November 03, 2022 2:00 p.m

University of Utah Health Communications

Time to go back, which means another hour of sleep. It will get dark earlier, but we will gain an hour of light in the morning. And while the early evening sunset can be terrible, most sleep experts and organizations support keeping standard time constant throughout the year. That’s why.

This is consistent with our circadian biology

Light is a critical synchronizer of our circadian rhythm. This is because our bodies are automatically stimulated and adjusted to the time of the sun. This is optimal for daytime functioning and nighttime sleep, according to the American Academy of Sleep Medicine (AASM).

Research shows that during Daylight Saving Time (DST), more people are sleepy in the morning and have trouble moving. This is especially problematic for children.

“It’s more difficult for teenagers because their circadian rhythms change during puberty, where they go to bed later and wake up later,” says Kelly Glazer Baron, PhD, MPH, DBSM, a clinical psychologist at Behavioral Sleep Medicine at University of Utah Health. “The problem with that is that classes start early, which makes it harder for them to wake up.” But Baron points out that morning light can help their circadian rhythms.

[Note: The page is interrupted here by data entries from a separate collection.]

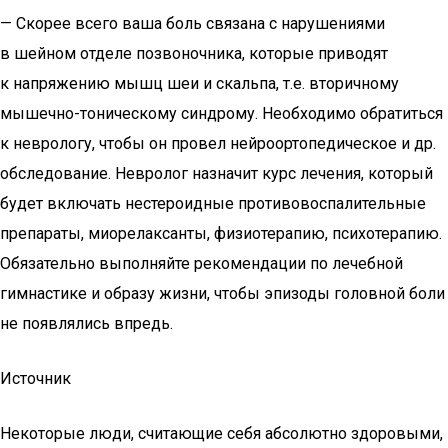
— Скорее всего ваша боль связана с нарушениями
в шейном отделе позвоночника, которые приводят
к напряжению мышц шеи и скальпа, т.е. вторичному
мышечно-тоническому синдрому. Необходимо обратиться
к неврологу, чтобы он провел нейроортопедическое и др.
обследование. Невролог назначит курс лечения, который
будет включать нестероидные противовоспалительные
препараты, миорелаксанты, физиотерапию, психотерапию.
Обязательно выполняйте рекомендации по лечебной
гимнастике и образу жизни, чтобы эпизоды головной боли
не появлялись впредь.
Источник
Некоторые люди, считающие себя абсолютно здоровыми,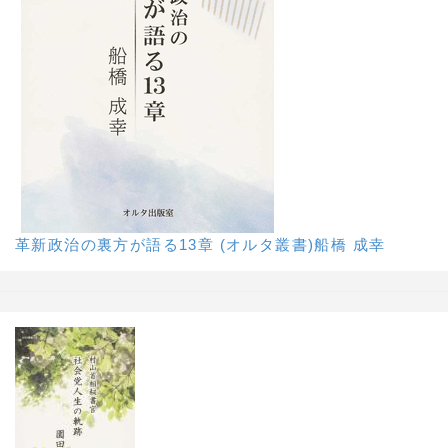
革新政治の裏方が語る13章 (オルタ叢書)船橋 成幸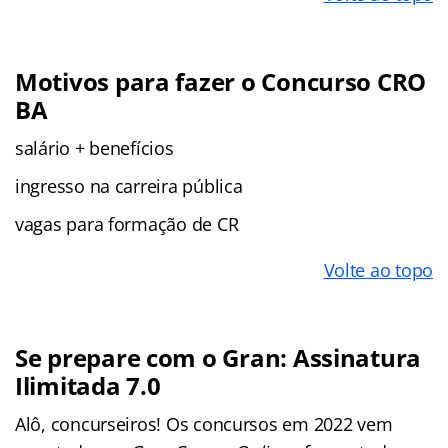
Motivos para fazer o Concurso
CRO
BA
salário + benefícios
ingresso na carreira pública
vagas para formação de CR
Volte ao topo
Se prepare com o Gran: Assinatura
Ilimitada 7.0
Alô, concurseiros! Os concursos em 2022 vem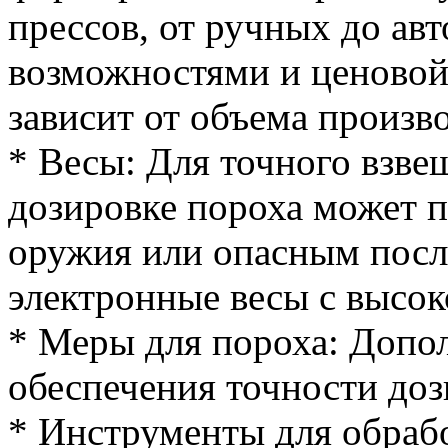
прессов, от ручных до ав
возможностями и ценовой
зависит от объема произв
* Весы: Для точного взве
дозировке пороха может п
оружия или опасным посл
электронные весы с высок
* Меры для пороха: Допол
обеспечения точности доз
* Инструменты для обрабо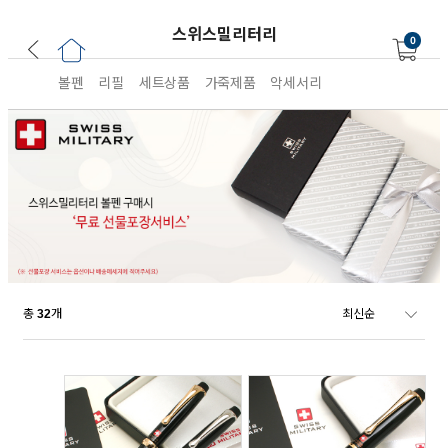
스위스밀리터리
0
볼펜
리필
세트상품
가죽제품
악세서리
총
개
32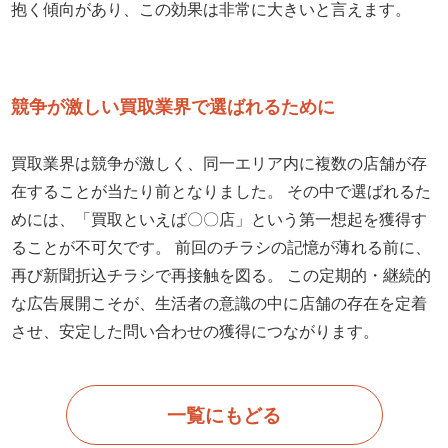
抱く傾向があり、この効果は非常に大きいと言えます。
競争が激しい買取業界で選ばれるために
買取業界は競争が激しく、同一エリア内に複数の店舗が存
在することが当たり前となりました。 その中で選ばれるた
めには、「買取といえば〇〇店」という第一想起を獲得す
ることが不可欠です。 前回のチラシの記憶が薄れる前に、
再び新聞折込チラシで再接触を図る。 この定期的・継続的
な広告展開こそが、生活者の意識の中に店舗の存在を定着
させ、安定した問い合わせの獲得につながります。
一覧にもどる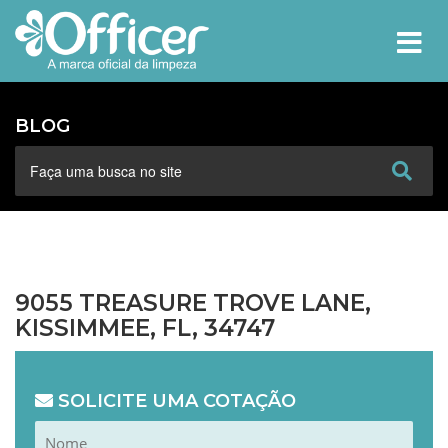
MEN
BLOG
9055 TREASURE TROVE LANE,
KISSIMMEE, FL, 34747
SOLICITE UMA COTAÇÃO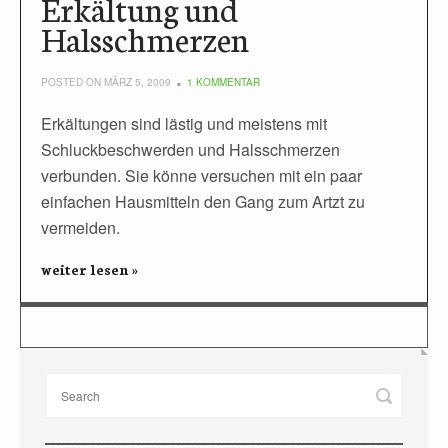
Erkältung und
Halsschmerzen
POSTED ON MÄRZ 5, 2009
1 KOMMENTAR
Erkältungen sind lästig und meistens mit
Schluckbeschwerden und Halsschmerzen
verbunden. Sie könne versuchen mit ein paar
einfachen Hausmitteln den Gang zum Artzt zu
vermeiden.
weiter lesen »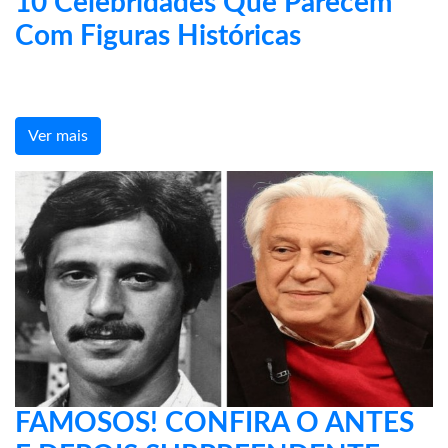
10 Celebridades Que Parecem
Com Figuras Históricas
Ver mais
FAMOSOS! CONFIRA O ANTES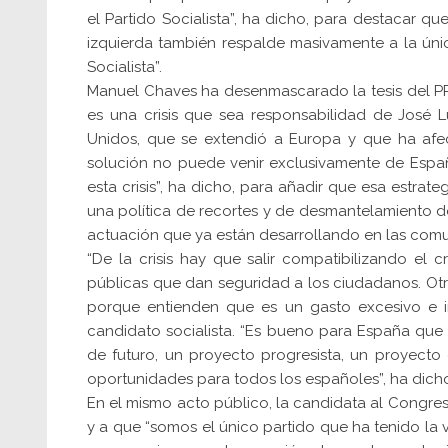
el Partido Socialista”, ha dicho, para destacar q
izquierda también respalde masivamente a la únic
Socialista”.
Manuel Chaves ha desenmascarado la tesis del PP de
es una crisis que sea responsabilidad de José L
Unidos, que se extendió a Europa y que ha afe
solución no puede venir exclusivamente de Espa
esta crisis”, ha dicho, para añadir que esa estrat
una política de recortes y de desmantelamiento de 
actuación que ya están desarrollando en las com
“De la crisis hay que salir compatibilizando el
públicas que dan seguridad a los ciudadanos. Otr
porque entienden que es un gasto excesivo e i
candidato socialista. “Es bueno para España qu
de futuro, un proyecto progresista, un proyecto 
oportunidades para todos los españoles”, ha dich
En el mismo acto público, la candidata al Congreso
y a que “somos el único partido que ha tenido la 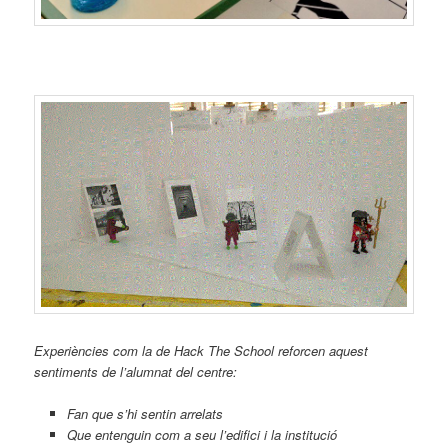
Experiències com la de Hack The School reforcen aquest
sentiments de l’alumnat del centre:
Fan que s’hi sentin arrelats
Que entenguin com a seu l’edifici i la institució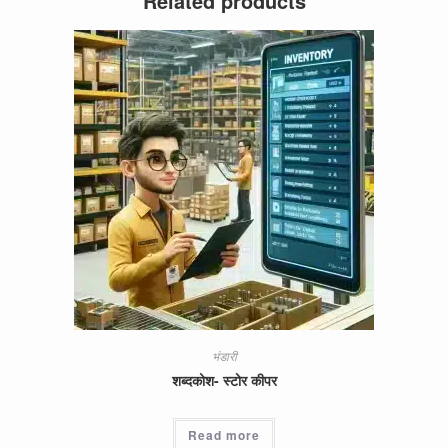
Related products
भंडारी
शब्दकोश- स्टोर कीपर
Read more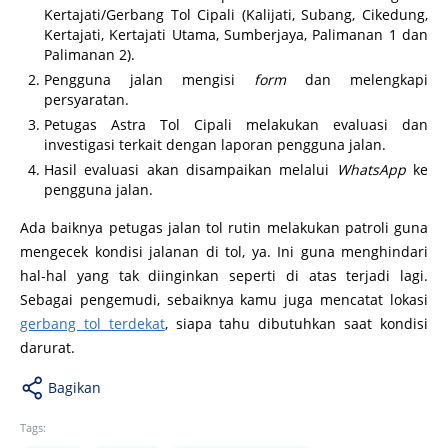
Kertajati/Gerbang Tol Cipali (Kalijati, Subang, Cikedung,
Kertajati, Kertajati Utama, Sumberjaya, Palimanan 1 dan
Palimanan 2).
Pengguna jalan mengisi
form
dan melengkapi
persyaratan.
Petugas Astra Tol Cipali melakukan evaluasi dan
investigasi terkait dengan laporan pengguna jalan.
Hasil evaluasi akan disampaikan melalui
WhatsApp
ke
pengguna jalan.
Ada baiknya petugas jalan tol rutin melakukan patroli guna
mengecek kondisi jalanan di tol, ya. Ini guna menghindari
hal-hal yang tak diinginkan seperti di atas terjadi lagi.
Sebagai pengemudi, sebaiknya kamu juga mencatat lokasi
gerbang tol terdekat
, siapa tahu dibutuhkan saat kondisi
darurat.
Bagikan
Tags:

It’s good for your sleep health

Permanent daylight saving time would allow more darkness in the morning and more light at night, which misaligns our circadian rhythm with the environment – meaning we go to bed later and rise earlier than sunrise/sunset due to our daily duties. According to the AASM, evidence shows that the body’s clock does not adjust to daylight saving time for several months. This can potentially cause sleep disruption and lead to chronic sleep loss.

Baron adds that if daylight saving time were permanent, it wouldn’t get up until 9:00 a.m. in Utah some weeks of the year. And in the height of summer, it can push bedtimes later (for adults and children) due to late night sunsets, especially in western time zones.

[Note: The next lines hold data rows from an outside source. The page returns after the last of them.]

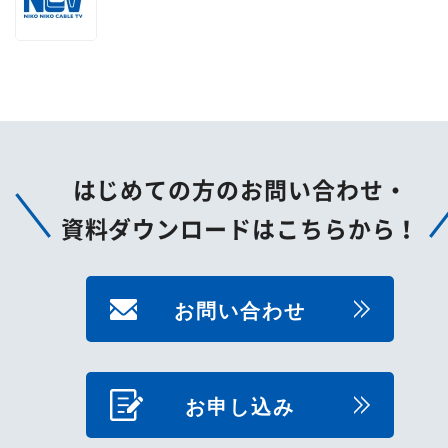
はじめての方のお問い合わせ・
資料ダウンロードはこちらから！
お問い合わせ
お申し込み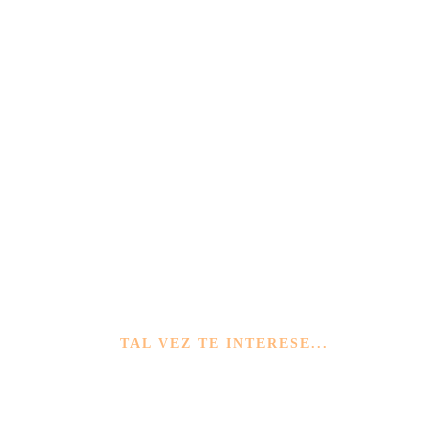
TAL VEZ TE INTERESE...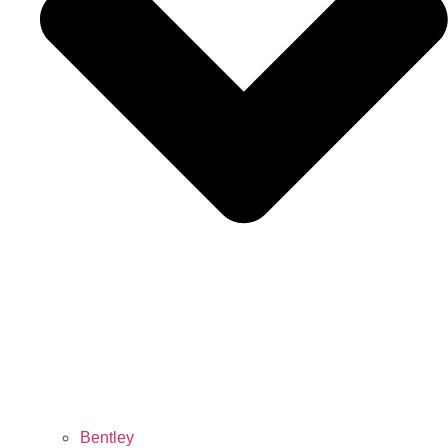
Bentley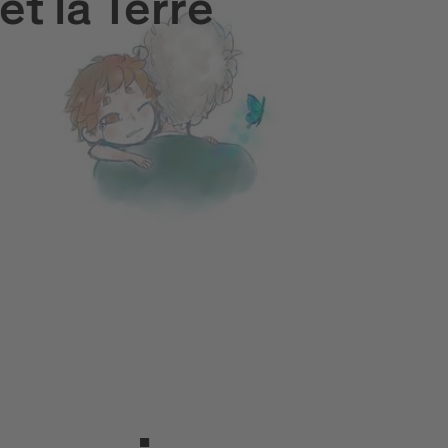
et la Terre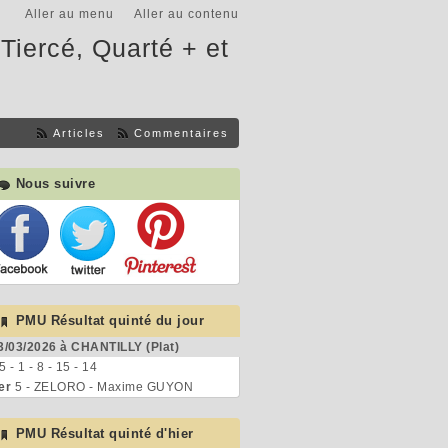
Aller au menu
Aller au contenu
Tiercé, Quarté + et
Articles
Commentaires
Nous suivre
PMU Résultat quinté du jour
3/03/2026 à CHANTILLY (Plat)
 5 - 1 - 8 - 15 - 14
er
5 - ZELORO - Maxime GUYON
PMU Résultat quinté d'hier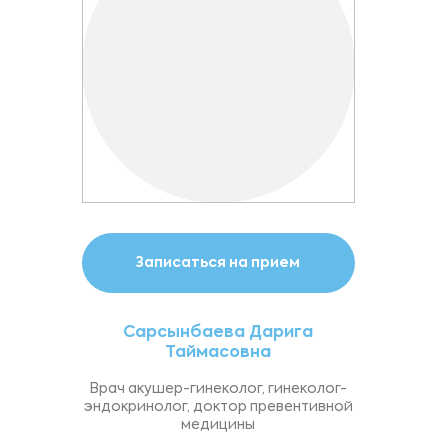
Записаться на прием
Сарсынбаева Дарига
Таймасовна
Врач акушер-гинеколог, гинеколог-
эндокринолог, доктор превентивной
медицины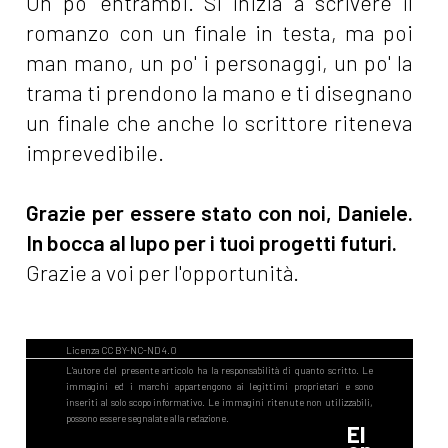
Un po' entrambi. Si inizia a scrivere il
romanzo con un finale in testa, ma poi
man mano, un po' i personaggi, un po' la
trama ti prendono la mano e ti disegnano
un finale che anche lo scrittore riteneva
imprevedibile.
Grazie per essere stato con noi, Daniele.
In bocca al lupo per i tuoi progetti futuri.
Grazie a voi per l'opportunità.
El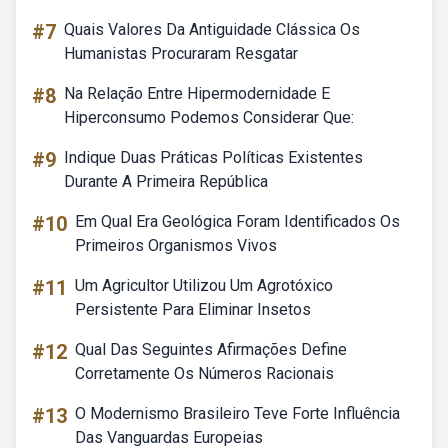
#7
Quais Valores Da Antiguidade Clássica Os
Humanistas Procuraram Resgatar
#8
Na Relação Entre Hipermodernidade E
Hiperconsumo Podemos Considerar Que:
#9
Indique Duas Práticas Políticas Existentes
Durante A Primeira República
#10
Em Qual Era Geológica Foram Identificados Os
Primeiros Organismos Vivos
#11
Um Agricultor Utilizou Um Agrotóxico
Persistente Para Eliminar Insetos
#12
Qual Das Seguintes Afirmações Define
Corretamente Os Números Racionais
#13
O Modernismo Brasileiro Teve Forte Influência
Das Vanguardas Europeias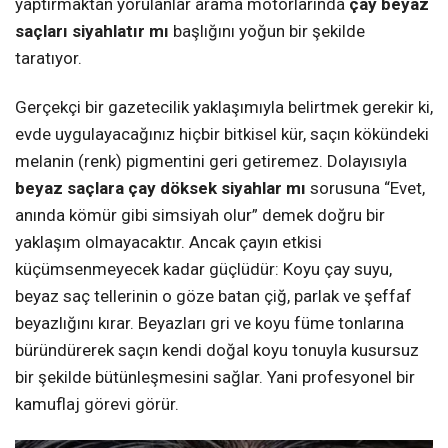
yaptırmaktan yorulanlar arama motorlarında
çay beyaz
saçları siyahlatır mı
başlığını yoğun bir şekilde
taratıyor.
Gerçekçi bir gazetecilik yaklaşımıyla belirtmek gerekir ki,
evde uygulayacağınız hiçbir bitkisel kür, saçın kökündeki
melanin (renk) pigmentini geri getiremez. Dolayısıyla
beyaz saçlara çay döksek siyahlar mı
sorusuna “Evet,
anında kömür gibi simsiyah olur” demek doğru bir
yaklaşım olmayacaktır. Ancak çayın etkisi
küçümsenmeyecek kadar güçlüdür: Koyu çay suyu,
beyaz saç tellerinin o göze batan çiğ, parlak ve şeffaf
beyazlığını kırar. Beyazları gri ve koyu füme tonlarına
büründürerek saçın kendi doğal koyu tonuyla kusursuz
bir şekilde bütünleşmesini sağlar. Yani profesyonel bir
kamuflaj görevi görür.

This poses a risk to public health and safety

According to studies, car accidents and drowsy driving increase at the start of daylight saving time. The transition can also be a health hazard for school-aged children who take the bus and walk or ride to school in the dark. “Permanent daylight saving time can have detrimental effects and serious consequences of missing out on morning light,” Baron says.

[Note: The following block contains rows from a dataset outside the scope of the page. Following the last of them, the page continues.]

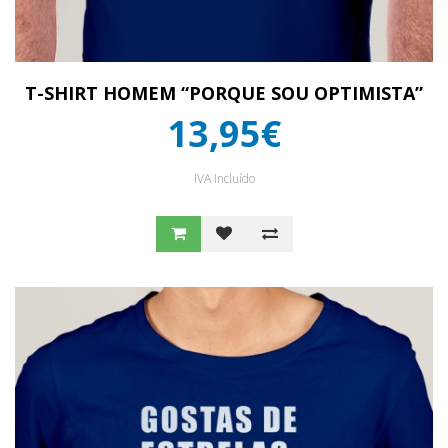
T-SHIRT HOMEM “PORQUE SOU OPTIMISTA”
13,95€
IVA Incluído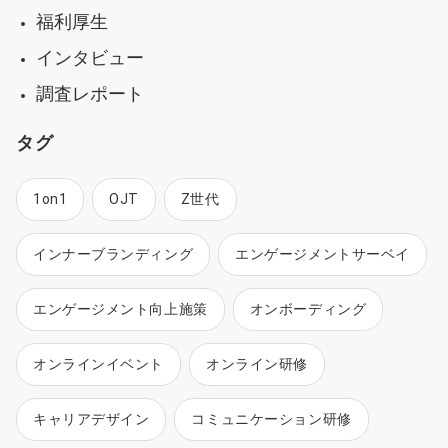
福利厚生
インタビュー
調査レポート
タグ
1on1
OJT
Z世代
インナーブランディング
エンゲージメントサーベイ
エンゲージメント向上施策
オンボーディング
オンラインイベント
オンライン研修
キャリアデザイン
コミュニケーション研修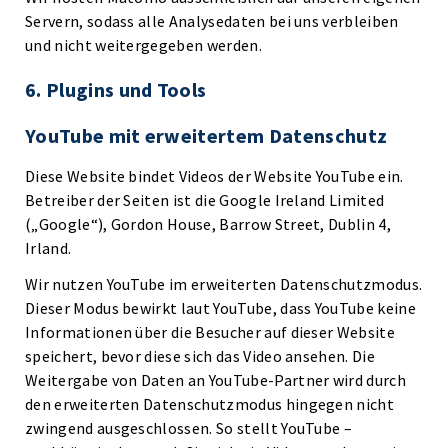
Servern, sodass alle Analysedaten bei uns verbleiben
und nicht weitergegeben werden.
6. Plugins und Tools
YouTube mit erweitertem Datenschutz
Diese Website bindet Videos der Website YouTube ein.
Betreiber der Seiten ist die Google Ireland Limited
(„Google“), Gordon House, Barrow Street, Dublin 4,
Irland.
Wir nutzen YouTube im erweiterten Datenschutzmodus.
Dieser Modus bewirkt laut YouTube, dass YouTube keine
Informationen über die Besucher auf dieser Website
speichert, bevor diese sich das Video ansehen. Die
Weitergabe von Daten an YouTube-Partner wird durch
den erweiterten Datenschutzmodus hingegen nicht
zwingend ausgeschlossen. So stellt YouTube –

Switching between standard time and daylight saving time can increase the risk of:

  • Cardiovascular Diseases and Events
  • Hit
  • Mood disorders
  • Sleep disturbance and loss

While most research shows the health impact directly after the transition, there is little evidence of chronic or long-term effects of DST.

It can cause seasonal depression

As the days get darker and shorter, people may experience less energy and become less productive. Seasonal Affective Disorder (SAD) is a type of depression that is often triggered during the winter months. While symptoms vary, people may have trouble sleeping, lose interest in activities they once enjoyed, feel hopeless, or have thoughts of harming themselves. It is important to seek help to help manage and treat the symptoms of SAD.

This is an easier transition for most

Parents can enjoy this time of year – not just for an extra hour of sleep, but also because the transition to standard time doesn’t have to negatively disrupt sleep schedules. “What used to be a 9 p.m. bedtime will now feel like a 10 p.m. bedtime,” Baron says. “More than anything, people get more sleep for a few days.” And research shows a benefit from the time change with fewer heart attacks and car crashes.